Em 1997 surgiu a Agência Nacional de Telecomunicações (Anatel), justamente com o objetivo de fiscalizar os serviços. Parte dos impostos pagos pelos brasileiros ajuda a engordar o caixa do órgão regulador, ainda desconhecido de muitos. “Não acredito que haja algum tipo de controle. Todas as empresas são ruins, é algo disseminado”, diz a vendedora Bruna Cristina Gudim, de 20 anos. Cliente de duas operadoras, ela gasta pouco mais de R$ 100 por mês com celular. “É muito para o pouco que me oferecem. O acesso à internet é lento e o telefone está fora de área com frequência”, avalia. A Anatel informa que monitora permanente a qualidade dos serviços da telefonia móvel no Brasil. Atualmente, a agência diz estar acompanhando com atenção a evolução dos planos de investimentos das empresas.
SAÚDE FRACA
O que diferencia a realidade dos hospitais privados dos públicos já não é mais o atendimento certo, eficiente e de qualidade. O abismo hoje em dia se resume ao ar-condicionado, à cadeira acolchoada e ao cafezinho, ainda que frio, nas unidades particulares. Somente isso. Por mais que a Agência Nacional de Saúde Suplementar (ANS) e os barões do ramo apresentem pesquisas de satisfação com resultados aparentemente positivos, as reclamações de quem paga plano de saúde no Brasil se aproximam cada vez mais das de quem depende única e exclusivamente do Estado.
Se os doentes têm pressa para serem atendidos, os médicos que acumulam empregos em clínicas e hospitais não demonstram tanta agilidade assim. “A secretária disse que ele costuma atrasar mesmo”, lamentava Mariane Costa, de 29, há 45 minutos aguardando o cardiologista que atenderia o pai dela. “Aí ele vai chegar, nem vai olhar para cara dele e pronto: acabou a consulta”, previa.
Ao ouvir exemplos de relatos levantados pela reportagem, o presidente do Conselho de Administração da Associação Nacional de Hospitais Privados (Anahp), Francisco Balestrin, reconheceu a falta de profissionalização na gestão da saúde privada. “Os hospitais ainda não têm visão de prestação de serviços”, disse, reclamando da ausência de linhas de investimento para o setor privado de saúde no país. Tratar das queixas de usuários dos planos de saúde, afirma Balestrin, não é algo simples.
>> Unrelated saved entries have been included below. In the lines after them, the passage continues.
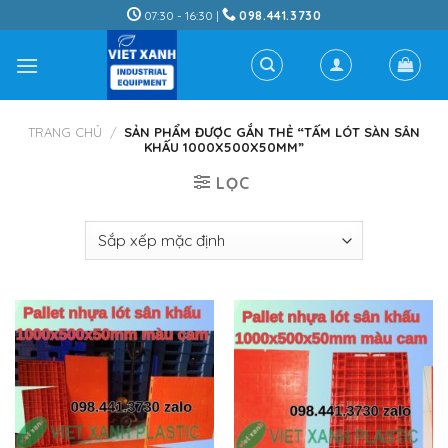
Skip
07:30 - 16:30 |
098.441.3730
to
content
TRANG CHỦ
/
SẢN PHẨM ĐƯỢC GẮN THẺ “TẤM LÓT SÀN SÂN
KHẤU 1000X500X50MM”
LỌC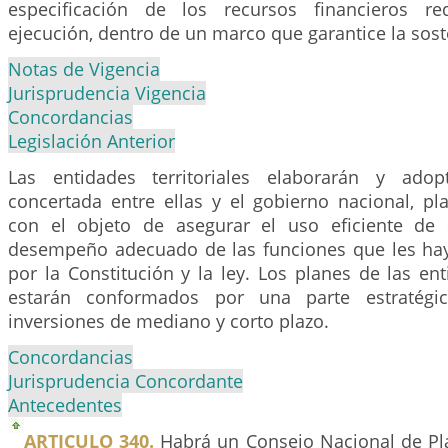
especificación de los recursos financieros r
ejecución, dentro de un marco que garantice la soste
Notas de Vigencia
Jurisprudencia Vigencia
Concordancias
Legislación Anterior
Las entidades territoriales elaborarán y ado
concertada entre ellas y el gobierno nacional, pl
con el objeto de asegurar el uso eficiente de 
desempeño adecuado de las funciones que les ha
por la Constitución y la ley. Los planes de las enti
estarán conformados por una parte estratég
inversiones de mediano y corto plazo.
Concordancias
Jurisprudencia Concordante
Antecedentes
ARTICULO 340.
Habrá un Consejo Nacional de Pl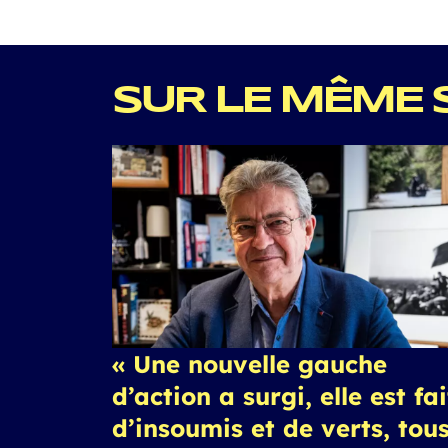
SUR LE MÊME 
« Une nouvelle gauche
d’action a surgi, elle est fa
d’insoumis et de verts, tou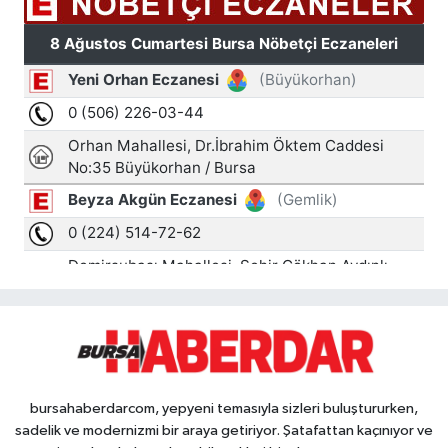
bursahaberdarcom, yepyeni temasıyla sizleri buluştururken,
sadelik ve modernizmi bir araya getiriyor. Şatafattan kaçınıyor ve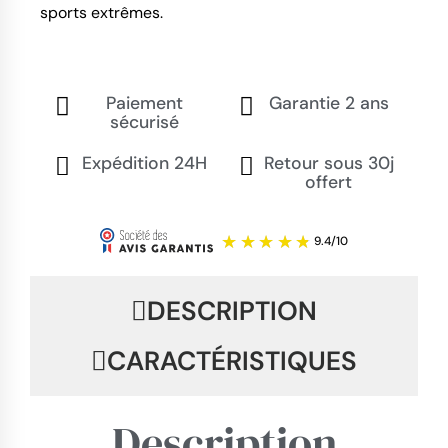
sports extrêmes.
Paiement
Garantie 2 ans
sécurisé
Expédition 24H
Retour sous 30j
offert
DESCRIPTION
CARACTÉRISTIQUES
Description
Ele acrescenta que os prontos-socorros não foram planejados para atender a demanda atual.
Nos últimos anos, milhares de brasileiros voaram pela primeira vez e a explosão da demanda expôs o despreparo do Estado para gerir os aeroportos. As recentes concessões dos principais terminais do país prometem ajudar a amenizar o caos, mas, por ora, os contribuintes são obrigados, muito a contragosto, a enfrentar longas filas no check-in, atrasos e cancelamentos, sem contar os recorrentes problemas de extravios de bagagem. Com tantos transtornos no céu e na terra, os passageiros têm a impressão de que as companhias fazem o que querem. Mesmo quando os índices de atraso extrapolam e falta informação nos balcões das empresas, os brasileiros demoram a ver a Empresa Brasileira de Infraestrutura Aeroportuária (Infraero) e a Agência Nacional de Aviação Civil (Anac) em ação.
“Pagamos muito caro por um serviço de má qualidade. As empresas têm meses para se planejar e não o fazem”, diz o servidor público Marcos Silva, de 33, que esperou uma hora e meia para fazer check-in na semana passada. A Anac atribui os problemas nos aeroportos ao processo de expansão da aviação civil brasileira nos últimos 10 anos: crescimento de quase 200%. Na avaliação da agência, o aumento não foi acompanhado pela expansão da infraestrutura, o que provocou gargalos e níveis mais baixos de serviços.